The cell membrane is a constantly-evolving structure. Under the influence of the cytoskeleton, (filaments that ensure cell rigidity and internal molecular movement), it can change its shape greatly, even forming cylinders in its surface. These cylinders, called nanotubes, appear and disappear in a dynamic manner to bring biological molecules into the cell.

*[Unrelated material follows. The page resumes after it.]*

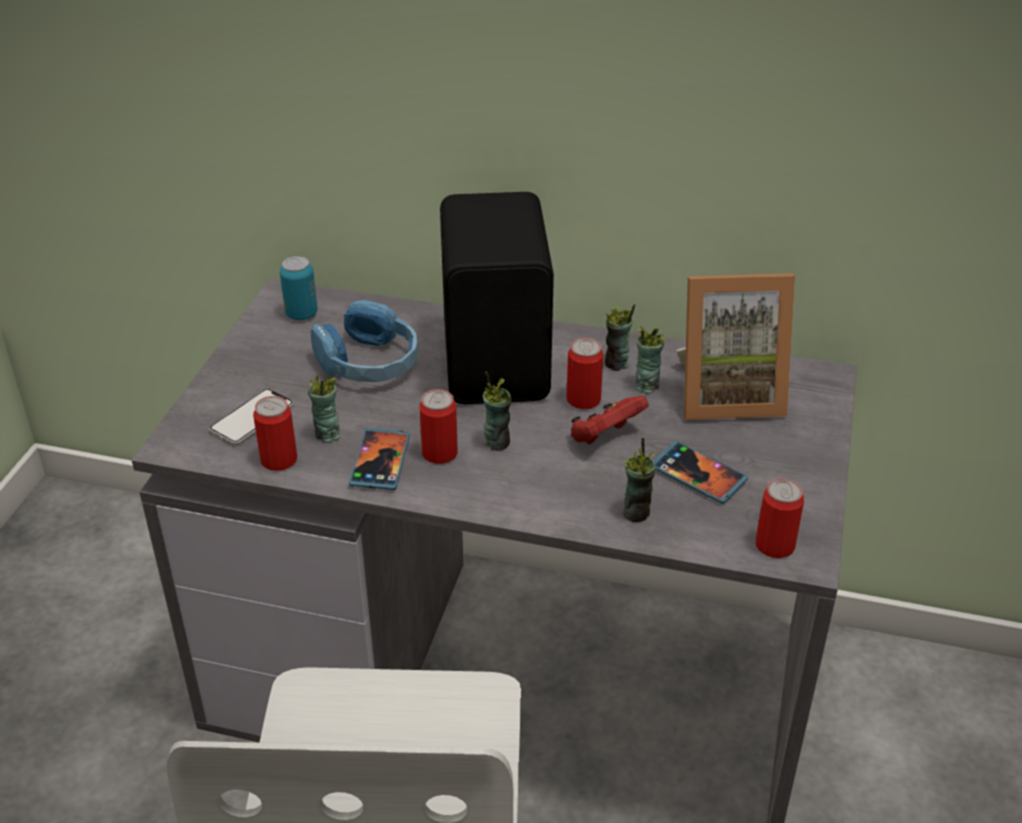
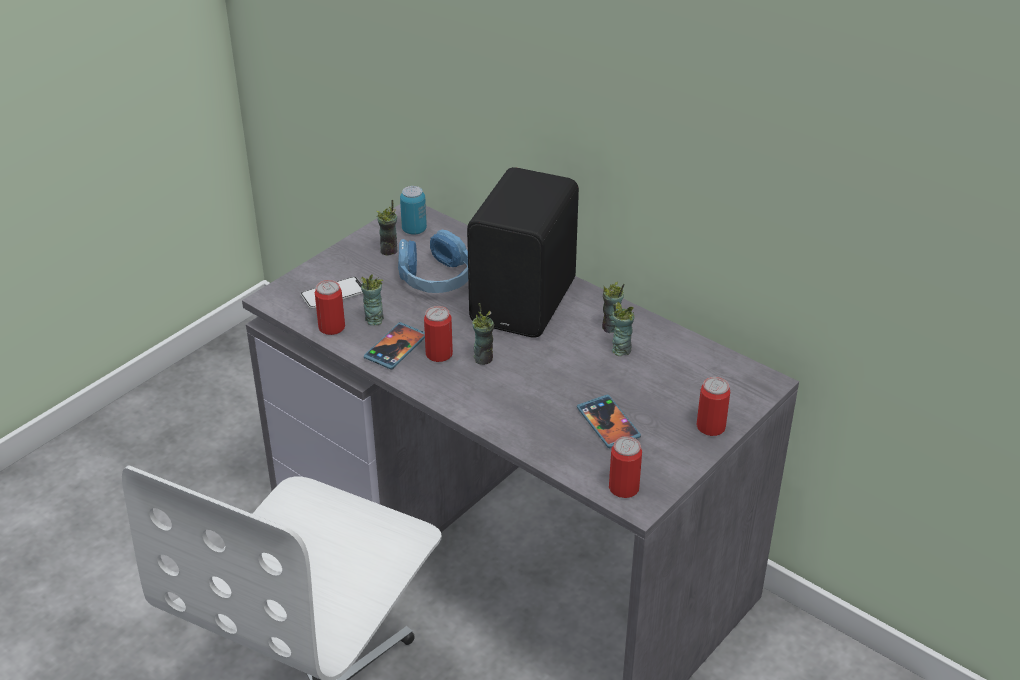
camera: 25 degrees right, 0 degrees up
(583, 399) = (567, 346): can -> can (710, 427)
(605, 437) = (562, 377): red game controller -> none
(636, 513) = (543, 435): cup -> cup (389, 250)
(727, 394) = (677, 373): picture frame -> none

Atomic force microscopy to study the cell membrane surface
Lambe’s Interface Polymer Materials team (University of Évry /CNRS/CEA/Cergy-Pontoise University) developed an experimental platform to elucidate nanotube mechanics at the nanometric scale. Their approach employs atomic force microscopy (AFM), a technology acquired by the lab and falling within the competencies of its researchers. The work, carried out in partnership with the Institut Curie and the Laboratory of Theoretical Physics and Statistical Models (LPTMS; Paris-Saclay University), was published in Physical Review X in February of 2020.
AFM uses a type of cantilever-mounted probe, the nanometric tip of which is placed in contact with the cellular membrane. There, it sounds the surface, measuring the elasticity and topographic changes occurring as it moves. In that way, the researchers gathered information on the morphology, size and rigidity of the nanotubes, thus gaining insights into their mechanics. Their initial study thus revealed information on the relationship between nanotube size and rigidity, and on their behavior under lateral compression. The method deployed by Lambe opens new frontiers of study. Particularly, it will contribute to knowledge on the role of cellular proteins on nanotube remodeling.
With its experimental platform, at the crossroads of physics and biology, Lambe is helping to dissect the physical mechanisms underlying fundamental processes in intracellular trafficking.